▸ POLECENIA
**A)** Streść w dwóch zdaniach tekst o składzie, jaki może wystawić Jacek Paszulewicz.
**B)** Dopisz dalszy ciąg tekstu o składzie, jaki może wystawić Jacek Paszulewicz, zaczynając od miejsca, w którym tekst się kończy.

▸ TEKST ŹRÓDŁOWY
####
Kogo do walki o trzy punkty desygnuje Jacek Paszulewicz? Trudno jak w przypadku Olimpii powiedzieć, o „żelaznym” składzie. W bramce niemal na pewno stanie Patryk Wolański. W ostatnich meczach pewną pozycję u Radosława Mroczkowskiego mieli też Sebastian Zieleniecki, Daniel Tanżyna i Dario Kristo, którzy w ostatnich czterech meczach zagrali od pierwszej do ostatniej minuty. Rafał Mroczkowski rotował składem, w meczach wykorzystywał niemal wszystkie szanse na zmiany, które robił stosunkowo szybko, bo już na początku drugich części spotkań. Jak wiadomo – te działania nie przyniosły oczekiwanych rezultatów i łodzianie mają nowego szkoleniowca. Na kogo postawi Jacek Paszulewicz? Przekonamy się w środę o 19.
####
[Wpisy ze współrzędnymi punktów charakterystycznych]

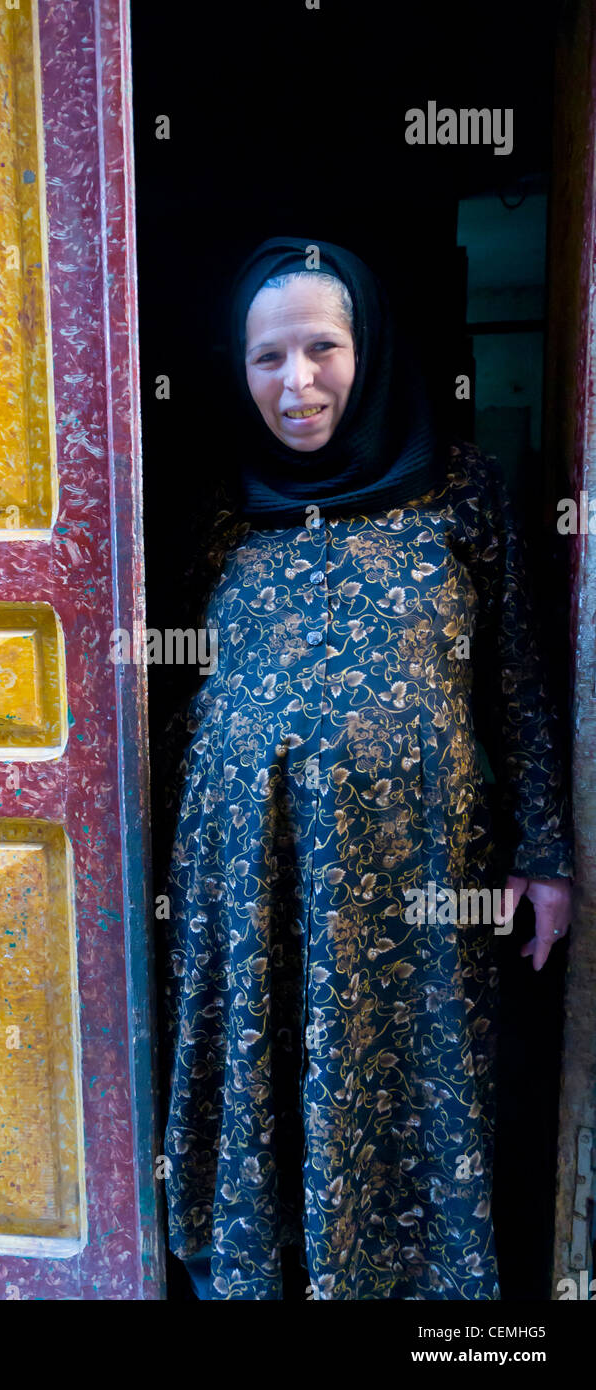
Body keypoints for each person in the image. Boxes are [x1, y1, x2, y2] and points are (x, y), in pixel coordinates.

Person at [159, 236, 574, 1301]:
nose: (294, 383)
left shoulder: (458, 487)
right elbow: (171, 699)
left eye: (320, 348)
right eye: (266, 358)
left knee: (398, 1077)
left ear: (368, 347)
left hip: (411, 882)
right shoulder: (215, 504)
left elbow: (518, 679)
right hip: (250, 876)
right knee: (264, 1073)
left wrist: (544, 856)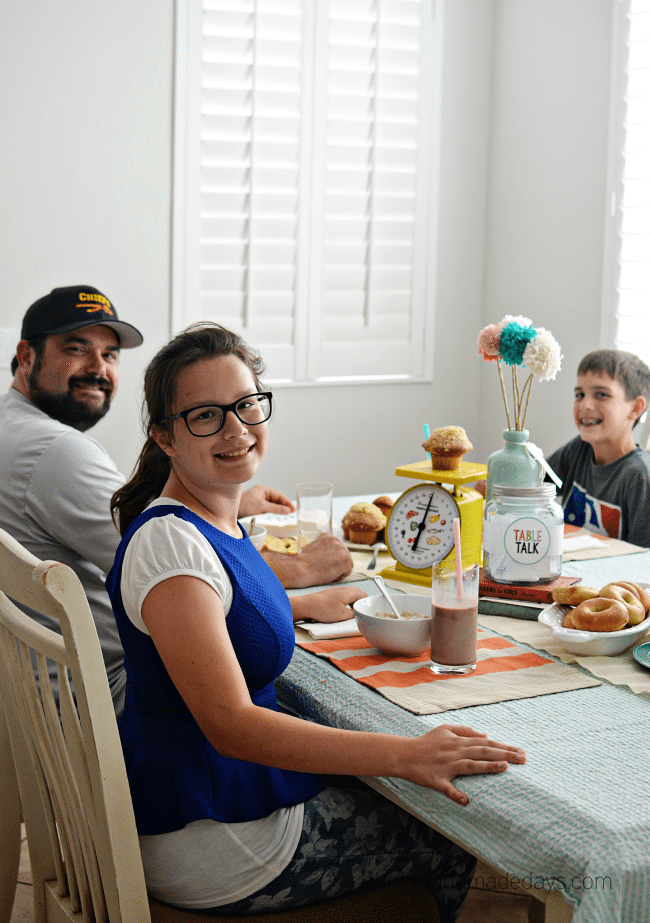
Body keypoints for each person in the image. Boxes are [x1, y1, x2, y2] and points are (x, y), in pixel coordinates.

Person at [106, 322, 526, 921]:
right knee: (452, 831)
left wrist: (301, 604)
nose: (235, 429)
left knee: (395, 781)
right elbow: (231, 725)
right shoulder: (170, 547)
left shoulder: (211, 521)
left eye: (247, 405)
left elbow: (221, 609)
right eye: (205, 416)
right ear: (164, 436)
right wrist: (407, 754)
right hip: (212, 836)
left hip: (208, 800)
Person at [0, 286, 354, 717]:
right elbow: (179, 570)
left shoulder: (12, 430)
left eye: (110, 355)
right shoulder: (56, 453)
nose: (98, 368)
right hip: (108, 706)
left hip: (36, 696)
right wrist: (303, 571)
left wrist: (231, 504)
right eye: (77, 349)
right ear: (26, 356)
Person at [545, 349, 650, 547]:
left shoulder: (639, 476)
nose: (585, 405)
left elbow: (645, 562)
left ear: (636, 408)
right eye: (579, 394)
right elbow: (533, 483)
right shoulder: (579, 449)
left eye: (601, 394)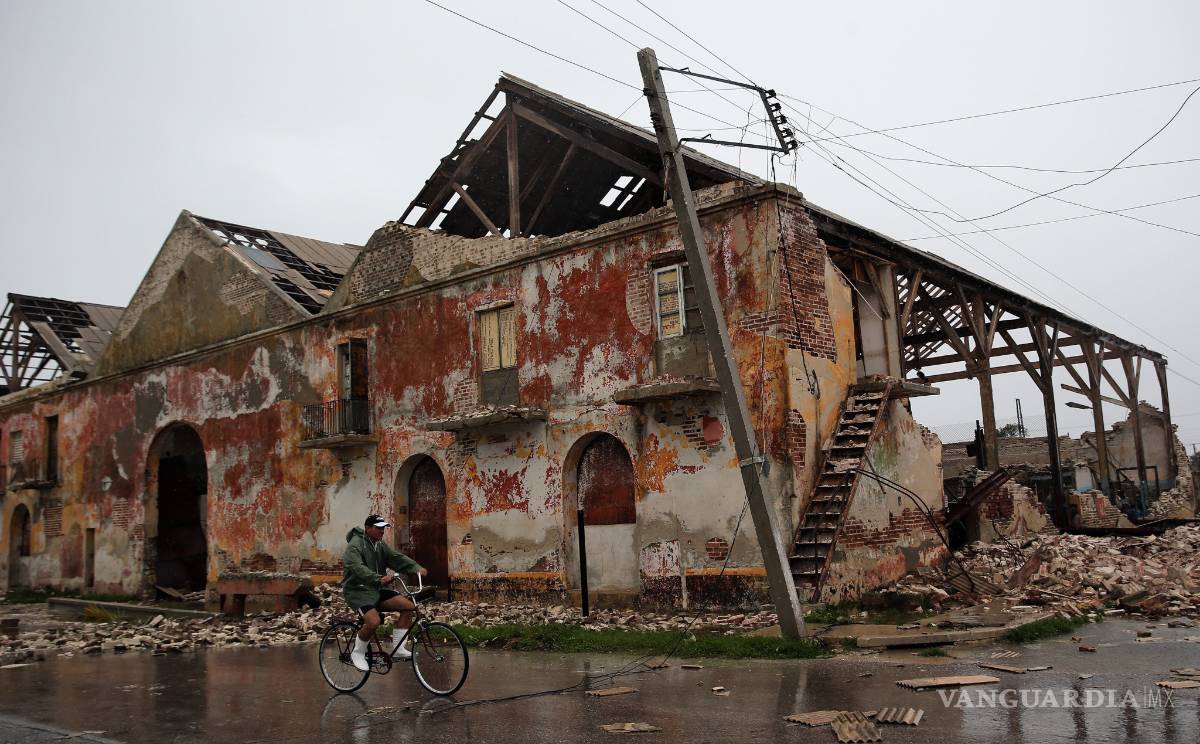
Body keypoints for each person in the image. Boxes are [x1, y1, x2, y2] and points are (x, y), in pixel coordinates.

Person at [342, 514, 427, 672]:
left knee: (408, 607)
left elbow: (396, 557)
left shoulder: (379, 545)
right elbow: (357, 567)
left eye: (383, 528)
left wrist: (416, 568)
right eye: (378, 528)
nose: (382, 531)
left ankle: (399, 648)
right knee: (373, 622)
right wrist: (377, 578)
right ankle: (358, 652)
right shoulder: (355, 545)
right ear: (368, 529)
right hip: (358, 591)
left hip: (377, 589)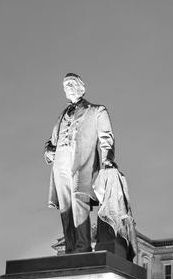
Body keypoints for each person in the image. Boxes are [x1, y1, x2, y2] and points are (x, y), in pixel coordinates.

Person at [43, 73, 134, 258]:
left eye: (71, 83)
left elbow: (106, 137)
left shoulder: (96, 110)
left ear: (81, 88)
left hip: (82, 163)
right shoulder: (62, 115)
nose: (68, 86)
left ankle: (82, 248)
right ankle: (70, 249)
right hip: (60, 162)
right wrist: (48, 151)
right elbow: (52, 141)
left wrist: (108, 159)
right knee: (66, 207)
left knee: (79, 201)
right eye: (65, 85)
####
▸ ODPOWIEDZI DO ZADAŃ
**A)** Trudno przewidzieć, kogo do walki o trzy punkty desygnuje Jacek Paszulewicz; niemal pewny jest tylko występ Patryka Wolańskiego w bramce, a w ostatnich czterech meczach od pierwszej do ostatniej minuty grali Sebastian Zieleniecki, Daniel Tanżyna i Dario Kristo. Mroczkowski rotował składem i szybko dokonywał zmian, co nie przyniosło oczekiwanych rezultatów, więc łodzianie mają nowego szkoleniowca, a jego wybór poznamy w środę o 19.

**B)**
To będzie druga wizyta Widzewa na A8. 2 kwietnia 2017 r. łodzianie przyjechali do naszego miasta na mecz z Concordią Elbląg w III lidze. I mało brakowało, żeby wyjechali bez punktów. Pomarańczowo – czarni do 78 minuty prowadzili 2:1, bramkę wyrównującą strzelił (grający do dziś w Widzewie) Daniel Mąka. W 88. minucie tamtego spotkania Mateusz Szmydt (wówczas Concordia) trafił w słupek.
Środowy pojedynek jest ważny dla obu drużyn – jednak zupełnie z innych powodów. Zwycięstwo Olimpii pozwoliłoby wydostać się ze strefy spadkowej i poprawiłoby sytuację elblążan przed kolejnymi kwietniowymi meczami. Trzy punkty dla Widzewa oznaczały odskoczenie łodzian w tabeli od goniących ich drużyn w tabeli i awans na pozycję lidera. Remis nikogo w tym meczu nie zadowoli. Na A8 zapowiada się ciekawy mecz.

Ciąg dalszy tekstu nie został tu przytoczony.